Work order ::
Pull the passage from the commentary on the Fed below, starting at "Bottom line from" and ending at "hard it tries.", and copy it word for word.

Extract to read ::
..............................
The lack of trust of financial institutions in their counterparties is surging in spite of all the Fed actions as panic is setting in money markets and credit markets. Thus, providing access to a dozen broker dealers who are primary dealers does nothing to ease the credit risk and liquidity/rollover risk of thousands of US and global institutions that are part of the shadow financial system. In a mark to market world many of these highly leveraged institutions – including large broker dealers other than Bear Stearns – are effectively bankrupt and no Fed action can rescue them. And the run on the shadow financial system has barely started.

Thus the piecemeal approach to crisis management taken by the Fed, the Treasury and other financial authorities is going to fail miserably. A severe recession and a severe financial crisis cannot be avoided at this point. Only much more radical government action will limit the financial meltdown and start to put a floor on the financial markets collapse. This government intervention would not be aimed to prevent the necessary adjustment of asset prices; it would be aimed at ensuring that the necessary adjustment is not disorderly."

Bottom line from Dr. Roubini: You can bring a potential lender to water but you can't make him drink. The Fed and banks can only provide the liquidity. The problem and ultimate failure of this charade is the demand to lend simply isn't there because people are tapped out and done lending. The Fed cannot create DEMAND no matter how hard it tries.

If the Fed continues on this path then we are in deep trouble. They cannot continue to bailout the banks forever because they will go bankrupt themselves. As I have said before the FED does not have enough money to cover the bank losses. They cannot continue to lend at $30 BILLION per day. The fact that the Fed is lending to the thieves that put us into this disaster should anger every American.

2 comments:

Avl Guy said...
..............................
Dataset records ::

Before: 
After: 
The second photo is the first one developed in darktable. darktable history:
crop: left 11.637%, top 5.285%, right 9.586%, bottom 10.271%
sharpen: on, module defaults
..............................
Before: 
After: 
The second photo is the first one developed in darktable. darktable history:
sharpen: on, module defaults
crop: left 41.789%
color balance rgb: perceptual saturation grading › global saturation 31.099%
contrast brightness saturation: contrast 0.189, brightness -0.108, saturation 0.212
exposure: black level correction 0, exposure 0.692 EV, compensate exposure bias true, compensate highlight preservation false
..............................
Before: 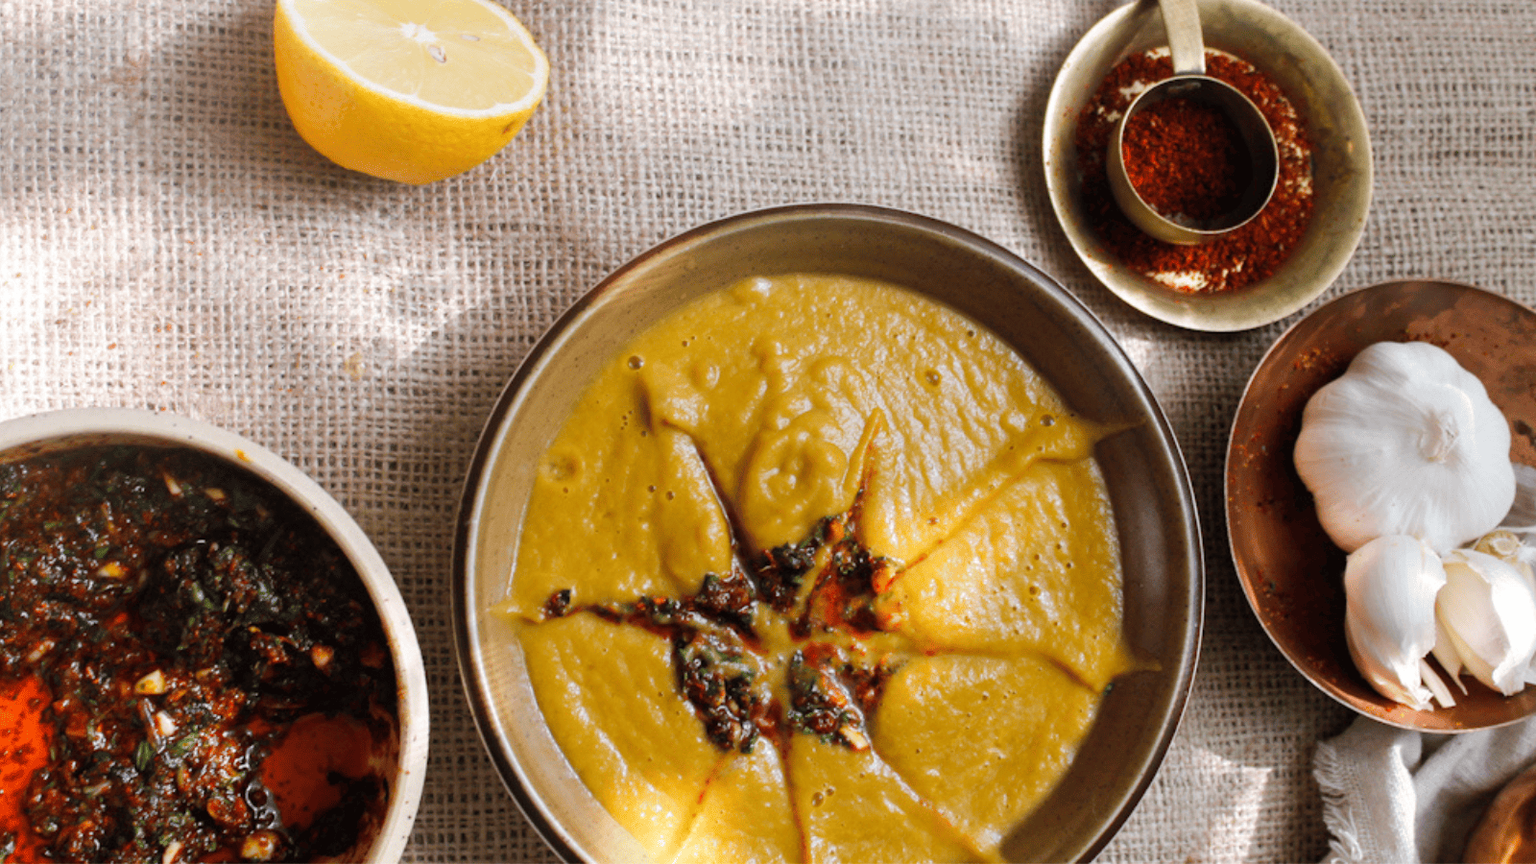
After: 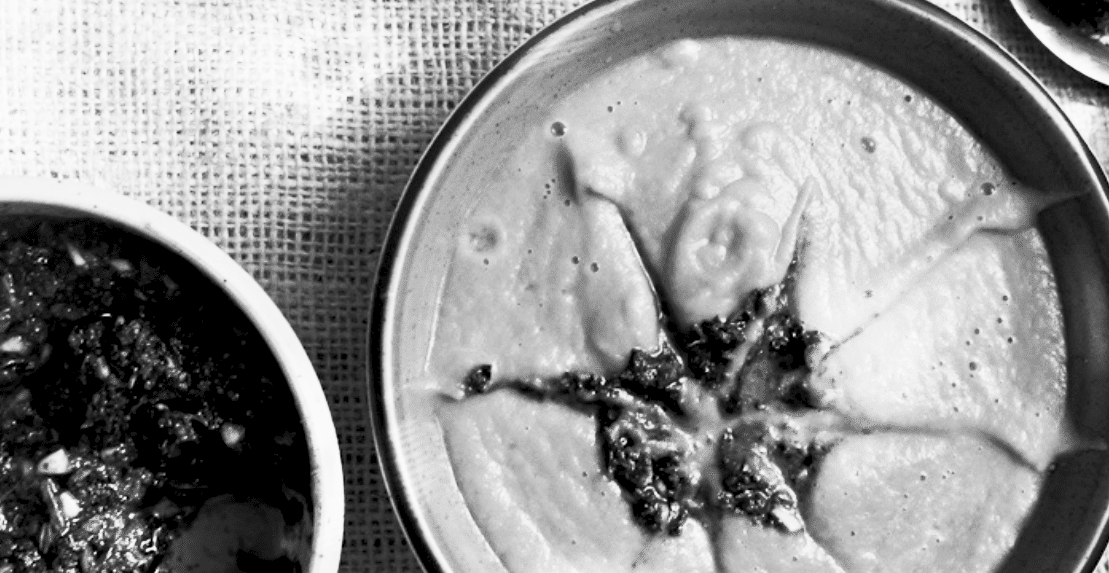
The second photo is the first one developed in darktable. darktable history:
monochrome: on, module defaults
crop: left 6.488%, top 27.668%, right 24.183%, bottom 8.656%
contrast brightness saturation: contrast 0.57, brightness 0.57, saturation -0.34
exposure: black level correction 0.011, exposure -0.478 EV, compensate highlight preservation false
..............................
Response below ::
Bottom line from Dr. Roubini: You can bring a potential lender to water but you can't make him drink. The Fed and banks can only provide the liquidity. The problem and ultimate failure of this charade is the demand to lend simply isn't there because people are tapped out and done lending. The Fed cannot create DEMAND no matter how hard it tries.